Senin, 07 September 2015

Bentrok Lagi

Bentrok Lagi

Umbu TW Pariangu  ;  Penulis dan Dosen Fisipol Undana, Kupang
                                               KORAN TEMPO, 05 September 2015

                                                                                                                                                           
                                                                                                                                                           

Bentrokan antara anggota TNI dan Polri di Polewali Mandar (Polman), Sulawesi Barat, pecah lagi pada Minggu, 30 Agustus lalu. Tak terima rekannya ditegur salah seorang sanggota Polres Polman yang sedang mengamankan lokasi balap motor, 50 anggota Kompi Senapan 721 Makkasau Majene menyerang polisi. Serangan menggunakan senjata tajam (badik dan batu), selain menghancurkan pos polisi serta kendaraan patroli, menewaskan anggota TNI, Prajurit Satu Yuliadi, akibat perlawanan balik anggota Polres Polman.

Padahal dua pemimpin institusi ini sudah berkomitmen menerapkan revolusi mental di lingkup internal jajaran masing-masing dalam pelaksanaan tugas dan fungsi. Namun tampaknya komitmen tersebut belum efektif menular ke bawah. Solidaritas sempit, ego sektoral di kalangan prajurit, dengan gampang menggoreng "isu-isu murahan" menjadi benih kekerasan yang mengusung simbol-simbol kesatuan, identitas korps, uniform, dan sebagainya.

Kekerasan oknum tersebut sebenarnya bukan hanya bertujuan menegasi lawan atau kelompok eksternal, tapi juga memperkuat nilai kohesiftas internal yang memantulkan daya tahan dan soliditas kesatuan terhadap kelompok atau institusi di luar.
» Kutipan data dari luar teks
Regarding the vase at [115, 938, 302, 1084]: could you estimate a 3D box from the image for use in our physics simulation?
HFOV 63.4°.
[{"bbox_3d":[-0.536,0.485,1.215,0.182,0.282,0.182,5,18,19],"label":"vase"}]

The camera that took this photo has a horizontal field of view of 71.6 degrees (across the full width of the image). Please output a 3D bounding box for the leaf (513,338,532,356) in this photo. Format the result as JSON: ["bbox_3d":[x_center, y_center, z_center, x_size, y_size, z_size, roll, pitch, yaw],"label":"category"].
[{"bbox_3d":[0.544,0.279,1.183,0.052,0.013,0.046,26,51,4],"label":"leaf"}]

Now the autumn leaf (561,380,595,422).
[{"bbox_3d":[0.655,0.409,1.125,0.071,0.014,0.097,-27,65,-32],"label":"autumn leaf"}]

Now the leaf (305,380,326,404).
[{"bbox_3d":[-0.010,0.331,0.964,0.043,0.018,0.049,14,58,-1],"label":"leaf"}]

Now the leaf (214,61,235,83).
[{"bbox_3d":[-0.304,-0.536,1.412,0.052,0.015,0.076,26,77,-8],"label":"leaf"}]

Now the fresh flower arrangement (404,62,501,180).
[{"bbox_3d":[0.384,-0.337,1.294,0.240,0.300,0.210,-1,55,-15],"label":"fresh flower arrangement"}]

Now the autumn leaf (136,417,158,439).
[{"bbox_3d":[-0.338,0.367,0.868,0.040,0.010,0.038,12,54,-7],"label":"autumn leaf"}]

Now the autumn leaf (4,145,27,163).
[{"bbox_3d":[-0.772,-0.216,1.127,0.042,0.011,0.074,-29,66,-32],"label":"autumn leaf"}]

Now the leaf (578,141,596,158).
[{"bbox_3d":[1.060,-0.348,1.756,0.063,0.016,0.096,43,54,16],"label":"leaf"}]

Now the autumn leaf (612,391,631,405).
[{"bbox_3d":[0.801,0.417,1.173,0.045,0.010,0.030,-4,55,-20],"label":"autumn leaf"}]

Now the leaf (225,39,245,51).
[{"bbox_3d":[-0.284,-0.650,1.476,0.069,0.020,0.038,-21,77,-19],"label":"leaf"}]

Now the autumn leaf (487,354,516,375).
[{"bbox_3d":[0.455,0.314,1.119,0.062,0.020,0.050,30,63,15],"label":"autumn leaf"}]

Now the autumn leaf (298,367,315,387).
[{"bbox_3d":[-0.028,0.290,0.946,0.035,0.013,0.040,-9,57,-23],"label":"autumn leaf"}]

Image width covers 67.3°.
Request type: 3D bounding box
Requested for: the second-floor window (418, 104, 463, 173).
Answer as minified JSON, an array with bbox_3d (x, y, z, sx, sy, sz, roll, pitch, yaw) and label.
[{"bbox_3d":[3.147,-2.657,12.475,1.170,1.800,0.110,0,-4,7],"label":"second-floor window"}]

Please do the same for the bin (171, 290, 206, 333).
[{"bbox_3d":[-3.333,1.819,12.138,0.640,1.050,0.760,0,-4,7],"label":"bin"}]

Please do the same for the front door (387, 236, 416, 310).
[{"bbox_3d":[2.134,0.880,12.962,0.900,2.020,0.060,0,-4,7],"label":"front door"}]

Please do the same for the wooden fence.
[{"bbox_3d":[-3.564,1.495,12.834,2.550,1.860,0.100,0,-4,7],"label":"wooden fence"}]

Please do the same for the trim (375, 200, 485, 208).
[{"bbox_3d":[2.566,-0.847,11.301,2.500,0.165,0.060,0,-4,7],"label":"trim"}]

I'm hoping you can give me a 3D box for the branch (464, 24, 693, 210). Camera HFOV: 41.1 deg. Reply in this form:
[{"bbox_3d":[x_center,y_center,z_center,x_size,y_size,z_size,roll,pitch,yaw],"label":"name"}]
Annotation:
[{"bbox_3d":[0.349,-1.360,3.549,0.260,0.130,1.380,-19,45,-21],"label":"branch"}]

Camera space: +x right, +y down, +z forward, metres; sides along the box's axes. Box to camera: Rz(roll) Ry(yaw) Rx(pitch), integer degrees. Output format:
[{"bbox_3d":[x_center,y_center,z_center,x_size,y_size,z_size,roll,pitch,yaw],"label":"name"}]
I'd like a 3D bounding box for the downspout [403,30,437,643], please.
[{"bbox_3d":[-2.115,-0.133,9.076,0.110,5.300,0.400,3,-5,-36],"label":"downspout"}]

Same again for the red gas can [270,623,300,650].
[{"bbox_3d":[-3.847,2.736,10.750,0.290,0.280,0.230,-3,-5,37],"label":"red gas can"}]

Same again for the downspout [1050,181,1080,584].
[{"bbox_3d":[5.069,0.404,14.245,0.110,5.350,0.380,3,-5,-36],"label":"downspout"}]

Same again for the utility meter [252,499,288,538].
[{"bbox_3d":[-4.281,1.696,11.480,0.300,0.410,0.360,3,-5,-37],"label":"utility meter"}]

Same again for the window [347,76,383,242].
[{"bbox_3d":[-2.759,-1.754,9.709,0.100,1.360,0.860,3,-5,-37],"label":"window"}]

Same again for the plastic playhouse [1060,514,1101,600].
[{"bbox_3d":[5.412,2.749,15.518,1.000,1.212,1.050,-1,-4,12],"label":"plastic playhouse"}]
Lewis A. Coser (1956) mengatakan konflik dengan kelompok luar akan memperkuat kohesifitas moral dan struktural serta bangunan integrasi kelompok. Dan ini berpotensi terjadi di level anggota, yang konsep berinstitusinya masih parsial dan kurang memiliki pemahaman institusional tentang kerja sama dan pentingnya mewujudkan kedamaian antarinstitusi.   

Selain itu, harus diakui, penyebab konflik TNI-Polri sejauh ini masih belum keluar dari bayang-bayang eksistensi negara yang belum menjalankan fungsinya sebagai agen pendistribusi modal sosial dan material. Semakin renggang harapan (das sollen) dengan kenyataan (das sein), terutama yang terkait dengan ruang pengakuan dan sumber kesejahteraan, semakin meningkat gesekan memperebutkan ruang tersebut. 

Indonesia Police Watch (IPW), misalnya, mencatat terjadi peningkatan jumlah konflik TNI-Polri sepanjang 2014. Dengan tujuh kali terjadi bentrokan dan perkelahian yang melibatkan TNI dan Polri, angka ini merupakan yang tertinggi dalam tujuh tahun terakhir. Penyebab konflik tersebut didominasi persoalan ekonomi (perebutan penguasaan lahan usaha) selain faktor ketersinggungan dan sentimen pribadi. 

Saatnya dua institusi perekat bangsa tersebut merefleksikan secara netral dan konstruktif- sebagai bagian dari revolusi mental-bahwa konflik yang merobek harmonitas lembaga tidak hanya melahirkan serangkaian balas dendam, tapi juga infiltrasi bagi masa depan korpsnya sendiri. Akan banyak energi positif dan kepentingan visi kesatuan yang dihabiskan untuk membangun sikap defensif.

Karena itu, elite TNI-Polri perlu mempercepat penularan pesan revolusi mental ke jajaran di bawah mereka. Tidak hanya dengan program pendidikan gabungan TNI-Polri, tapi juga penegakan hukum yang tegas terhadap pelaku konflik, termasuk merealisasi program yang sifatnya menumbuhkan kesalingpercayaan di kalangan prajurit lewat kegiatan budaya, sosial, dan seni untuk memupuk keakraban TNI-Polri. Cara agak unik ditempuh Komandan Korem 161 Wirasakti Kupang, Nusa Tenggara Timur, yang mewajibkan setiap anggota TNI di wilayah kerjanya bertukar nomor ponsel dengan anggota Polri untuk menciptakan keakraban dan hubungan baik. Sejauh ini, langkah itu cukup ampuh meredam potensi konflik antara TNI-Polri di wilayah tersebut.